Problem requirements:
Each entry that follows is to be copied exactly, minus any pictures.

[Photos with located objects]
________________________
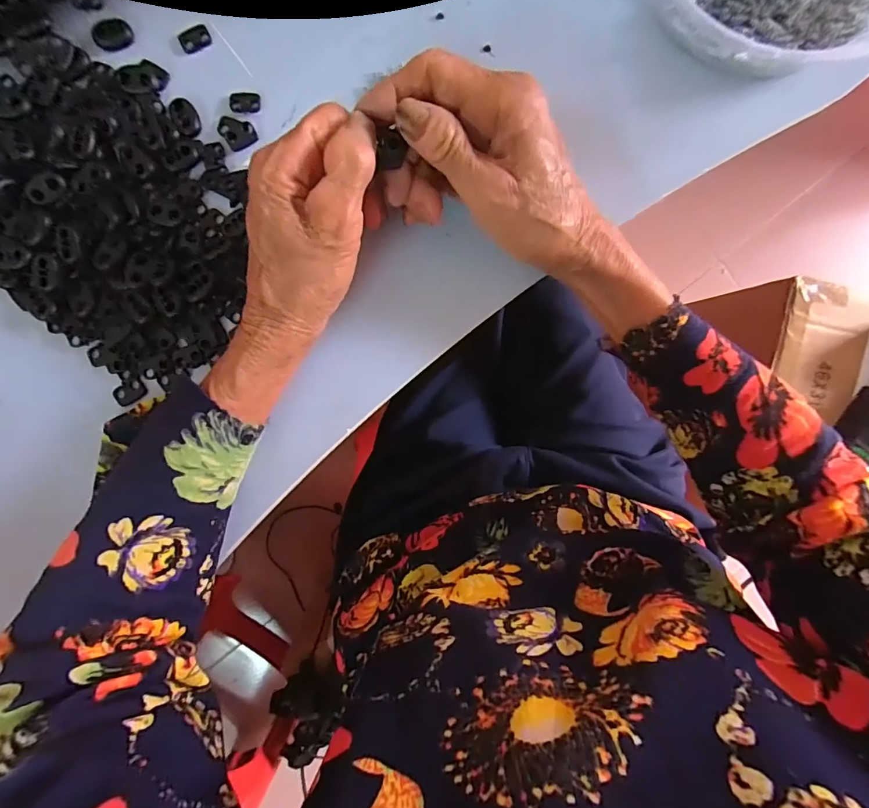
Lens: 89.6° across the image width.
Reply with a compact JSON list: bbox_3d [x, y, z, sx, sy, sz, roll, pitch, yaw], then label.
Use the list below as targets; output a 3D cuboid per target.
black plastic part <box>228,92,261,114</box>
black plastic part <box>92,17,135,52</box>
[{"bbox_3d":[-0.113,-0.180,0.261,0.018,0.004,0.012,1,95,-2],"label":"black plastic part"},{"bbox_3d":[-0.187,-0.215,0.255,0.021,0.005,0.014,-10,95,-1],"label":"black plastic part"}]

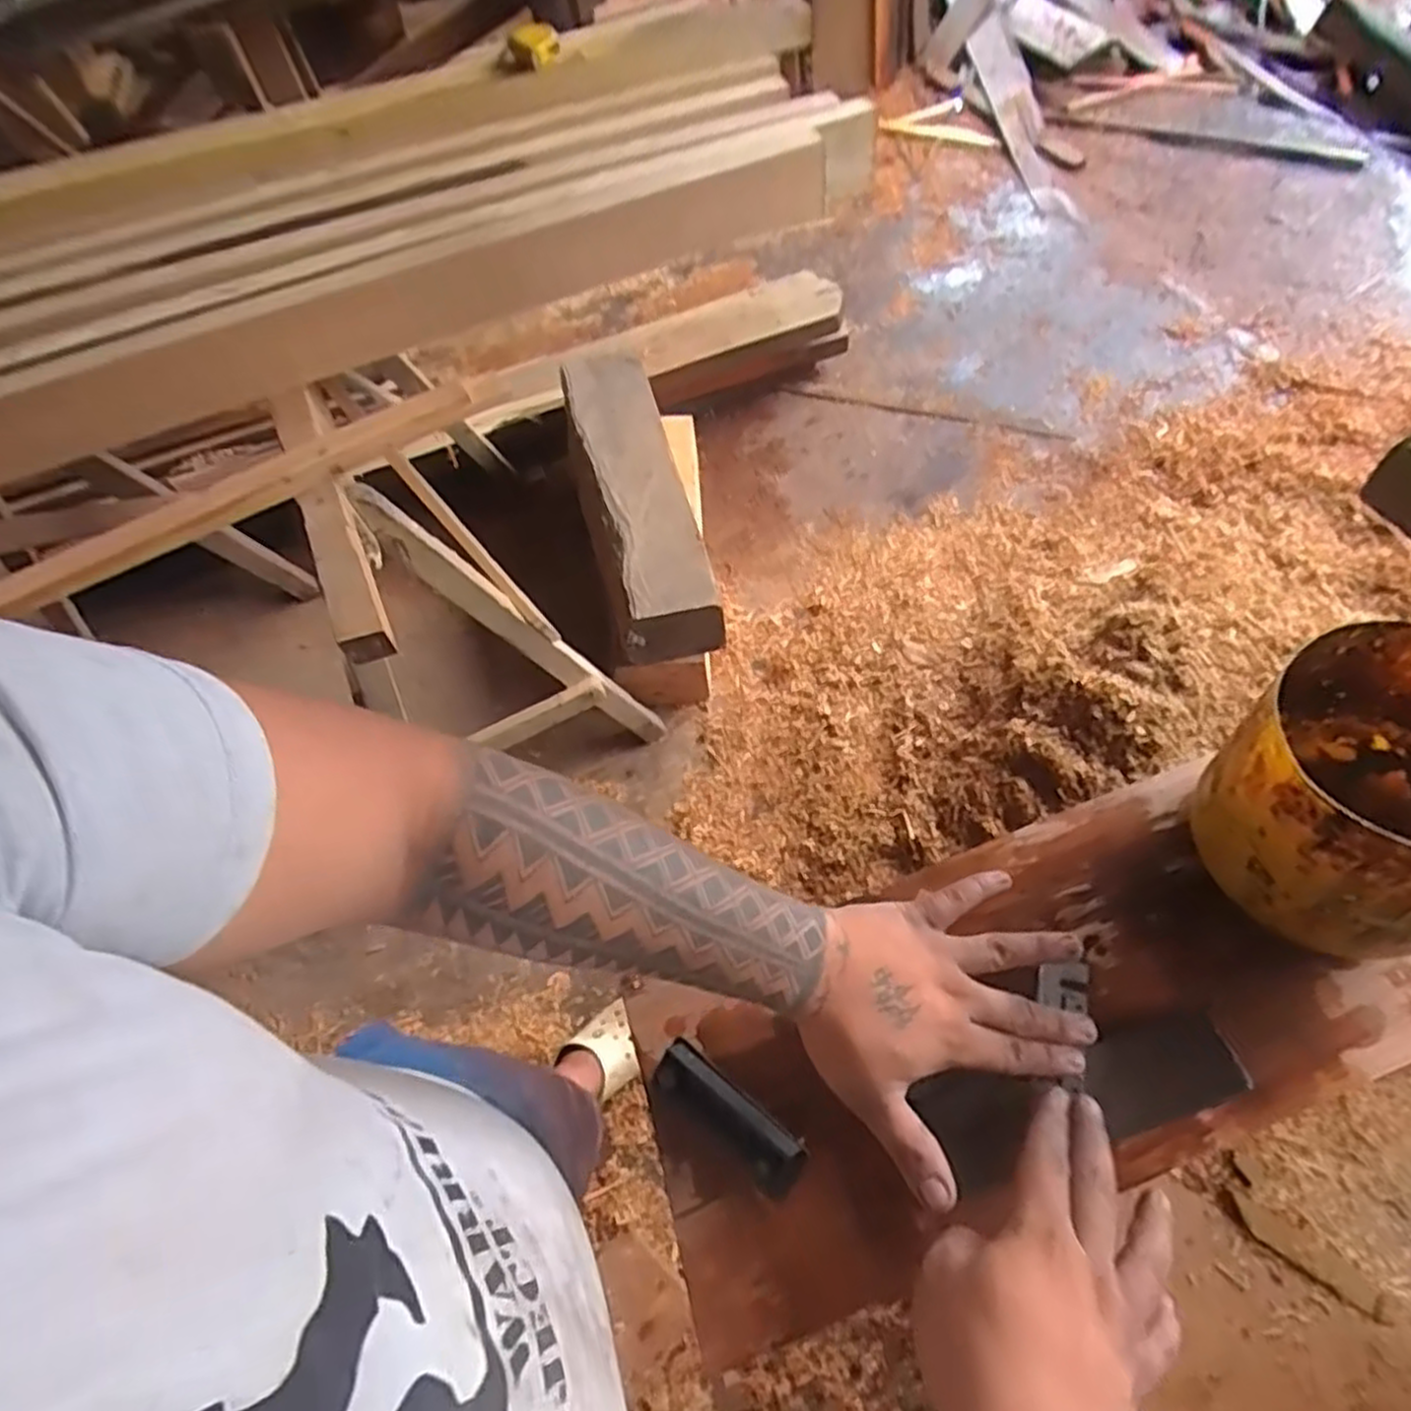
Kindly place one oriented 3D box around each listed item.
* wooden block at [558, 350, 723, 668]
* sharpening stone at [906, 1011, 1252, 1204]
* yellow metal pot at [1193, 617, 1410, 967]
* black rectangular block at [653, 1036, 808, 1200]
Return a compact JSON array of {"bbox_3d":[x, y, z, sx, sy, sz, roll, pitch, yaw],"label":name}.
[{"bbox_3d":[-0.163,-0.460,1.685,0.213,0.172,0.798,-14,59,-4],"label":"wooden block"},{"bbox_3d":[0.234,0.243,0.482,0.191,0.022,0.059,-16,60,-2],"label":"sharpening stone"},{"bbox_3d":[0.416,0.054,0.484,0.177,0.147,0.164,-2,59,3],"label":"yellow metal pot"},{"bbox_3d":[0.014,0.259,0.489,0.107,0.028,0.034,33,67,21],"label":"black rectangular block"}]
________________________
Exercise answer:
Lens: 89.6° across the image width.
Reply with a compact JSON list: bbox_3d [x, y, z, sx, sy, sz, roll, pitch, yaw], then label.
Use the list below as targets; output a 3D cuboid per target.
black plastic part <box>228,92,261,114</box>
black plastic part <box>92,17,135,52</box>
[{"bbox_3d":[-0.113,-0.180,0.261,0.018,0.004,0.012,1,95,-2],"label":"black plastic part"},{"bbox_3d":[-0.187,-0.215,0.255,0.021,0.005,0.014,-10,95,-1],"label":"black plastic part"}]

Kindly place one oriented 3D box around each listed item.
* wooden block at [558, 350, 723, 668]
* sharpening stone at [906, 1011, 1252, 1204]
* yellow metal pot at [1193, 617, 1410, 967]
* black rectangular block at [653, 1036, 808, 1200]
Return a compact JSON array of {"bbox_3d":[x, y, z, sx, sy, sz, roll, pitch, yaw],"label":name}.
[{"bbox_3d":[-0.163,-0.460,1.685,0.213,0.172,0.798,-14,59,-4],"label":"wooden block"},{"bbox_3d":[0.234,0.243,0.482,0.191,0.022,0.059,-16,60,-2],"label":"sharpening stone"},{"bbox_3d":[0.416,0.054,0.484,0.177,0.147,0.164,-2,59,3],"label":"yellow metal pot"},{"bbox_3d":[0.014,0.259,0.489,0.107,0.028,0.034,33,67,21],"label":"black rectangular block"}]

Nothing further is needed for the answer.